There are triumphs of lyrical writing. A Governor and his son are lost in the sight and smell of spring. The green of Afghanistan is not like the harsh deep green of Bengal or the sad cool green of Ireland or the salad green of the Mediterranean or even the heavy, full blown green of the English summer beeches. “This was the pure essence of green, indissoluble, the colour of life itself”. Later he writes movingly of a landscape bleached of all colour by the heat and sun. And he revels all the way in flowers, irises, and the roses which stir Kabul dwellers ion the same way as blossom does the Japanese. We hear of a bunch of guards apparently running away from some wild beasts but actually rushing to gather armfuls of jonquils.
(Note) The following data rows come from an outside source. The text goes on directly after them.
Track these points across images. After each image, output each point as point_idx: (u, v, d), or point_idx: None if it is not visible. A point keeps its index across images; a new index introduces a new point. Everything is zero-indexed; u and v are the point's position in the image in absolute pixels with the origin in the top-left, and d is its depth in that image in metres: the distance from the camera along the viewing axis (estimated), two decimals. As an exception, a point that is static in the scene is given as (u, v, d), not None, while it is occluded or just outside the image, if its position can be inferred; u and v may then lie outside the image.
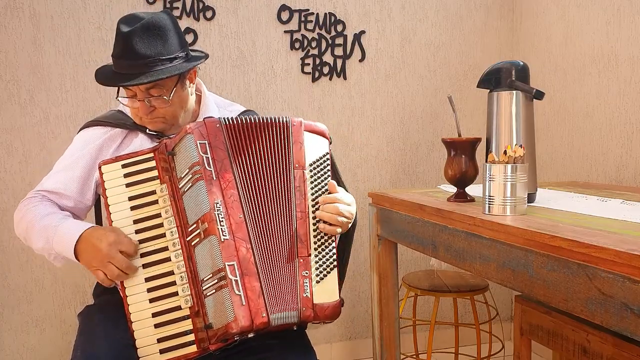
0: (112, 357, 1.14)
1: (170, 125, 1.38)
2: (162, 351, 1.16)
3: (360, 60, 2.38)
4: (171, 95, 1.32)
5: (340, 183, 1.35)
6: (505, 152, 1.16)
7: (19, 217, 1.34)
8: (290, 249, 1.20)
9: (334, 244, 1.26)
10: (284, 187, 1.23)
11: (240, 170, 1.21)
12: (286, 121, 1.26)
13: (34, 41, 2.05)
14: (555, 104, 2.28)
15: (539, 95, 1.28)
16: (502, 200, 1.16)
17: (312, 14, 2.30)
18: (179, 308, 1.17)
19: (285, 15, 2.28)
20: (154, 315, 1.17)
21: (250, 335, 1.13)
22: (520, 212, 1.16)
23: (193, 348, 1.16)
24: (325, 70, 2.34)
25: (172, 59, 1.32)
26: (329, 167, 1.30)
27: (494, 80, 1.34)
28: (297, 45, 2.30)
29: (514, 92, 1.31)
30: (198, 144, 1.19)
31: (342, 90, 2.38)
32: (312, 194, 1.25)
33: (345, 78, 2.37)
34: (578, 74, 2.16)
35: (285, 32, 2.29)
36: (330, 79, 2.36)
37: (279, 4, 2.27)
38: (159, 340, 1.16)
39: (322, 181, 1.27)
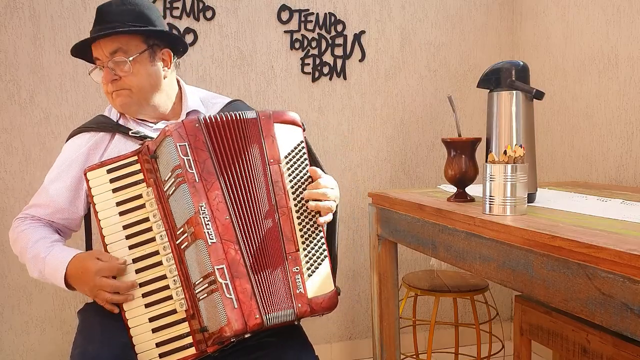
0: (110, 356, 1.14)
1: (137, 101, 1.35)
2: (161, 355, 1.16)
3: (360, 60, 2.38)
4: (132, 58, 1.30)
5: (319, 168, 1.31)
6: (505, 152, 1.16)
7: (13, 239, 1.35)
8: (277, 247, 1.18)
9: (321, 234, 1.23)
10: (263, 184, 1.20)
11: (223, 170, 1.18)
12: (254, 117, 1.22)
13: (34, 41, 2.06)
14: (555, 104, 2.28)
15: (539, 95, 1.28)
16: (502, 200, 1.16)
17: (312, 14, 2.30)
18: (174, 312, 1.17)
19: (285, 15, 2.28)
20: (151, 320, 1.17)
21: (247, 335, 1.13)
22: (520, 212, 1.16)
23: (192, 350, 1.15)
24: (325, 70, 2.34)
25: (140, 26, 1.32)
26: (305, 156, 1.26)
27: (494, 80, 1.34)
28: (297, 45, 2.30)
29: (514, 92, 1.31)
30: (178, 147, 1.15)
31: (342, 90, 2.38)
32: (292, 187, 1.22)
33: (345, 78, 2.37)
34: (578, 74, 2.16)
35: (285, 32, 2.29)
36: (330, 79, 2.36)
37: (279, 4, 2.27)
38: (158, 345, 1.16)
39: (301, 171, 1.24)
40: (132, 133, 1.35)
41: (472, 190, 1.41)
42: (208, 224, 1.13)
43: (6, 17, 2.03)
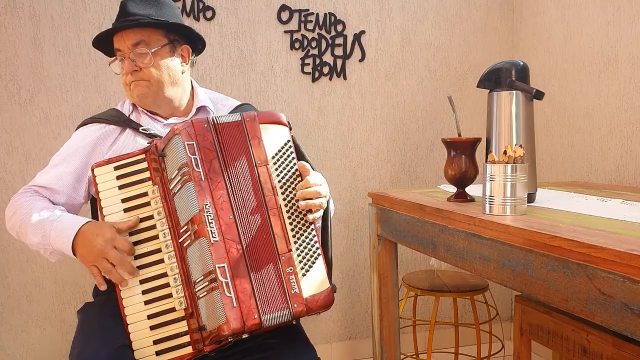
0: (108, 357, 1.14)
1: (154, 92, 1.38)
2: (158, 353, 1.16)
3: (360, 60, 2.38)
4: (153, 50, 1.34)
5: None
6: (505, 152, 1.16)
7: (12, 211, 1.33)
8: (269, 248, 1.18)
9: (314, 232, 1.23)
10: (254, 186, 1.21)
11: (229, 171, 1.19)
12: (238, 119, 1.23)
13: (34, 41, 2.05)
14: (555, 104, 2.28)
15: (539, 95, 1.28)
16: (502, 200, 1.16)
17: (312, 14, 2.30)
18: (173, 310, 1.18)
19: (285, 15, 2.28)
20: (150, 317, 1.17)
21: (245, 336, 1.13)
22: (520, 212, 1.16)
23: (188, 349, 1.16)
24: (325, 70, 2.34)
25: (161, 21, 1.36)
26: (293, 155, 1.27)
27: (494, 80, 1.34)
28: (297, 45, 2.30)
29: (514, 92, 1.31)
30: (186, 145, 1.17)
31: (342, 90, 2.38)
32: (281, 187, 1.22)
33: (345, 78, 2.37)
34: (578, 74, 2.16)
35: (285, 32, 2.29)
36: (330, 79, 2.36)
37: (279, 4, 2.27)
38: (155, 342, 1.16)
39: (289, 171, 1.25)
40: (142, 129, 1.37)
41: (472, 190, 1.41)
42: (212, 223, 1.14)
43: (6, 17, 2.03)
Above all Byron describes lands, cities and monuments of such beauty which we cannot see again from the pre-war Jerusalem to the cities of Persia and to the Buddhas of Bamian, deliberately blown up by the Taliban. He writes of Nejef in Iraq now the target of suicide bombers. He tells of the glass coffin suspended for a thousand years at Gumbad-i-Kabus and the greatest building in the world there. Is it still there? Until very recently the coins of Alexander the Great were still being used as every day currency until the men from the museums made the people aware of their value.

Sykes and Byron survive snakes, scorpions, malarial swamps, landslide after landslide, illness, the suspicion of being spies and the activities of unhelpful officials. But they also meet genuine kindness and wonderful drivers.

One slight criticism; the book has an introduction by Bruce Chatwin but it would have benefited from a proper editor and a wealth of foot notes explaining who persons were and what had changed since Byron's time but I suppose that if the 1981 edition had included this, it would now be out of date. And I also wondered how they really did manage for money.

In the end they never did reach the Oxus and towards the end of the book we find out why. The Afghans kept the Russians away from their southern areas to placate the British, and the British from the North so as not to upset the Russians. Byron reads home like Odysseus, the dogs welcome him and he dedicates his journal to his mother. Chatwin does not go too far in calling this book a masterpiece.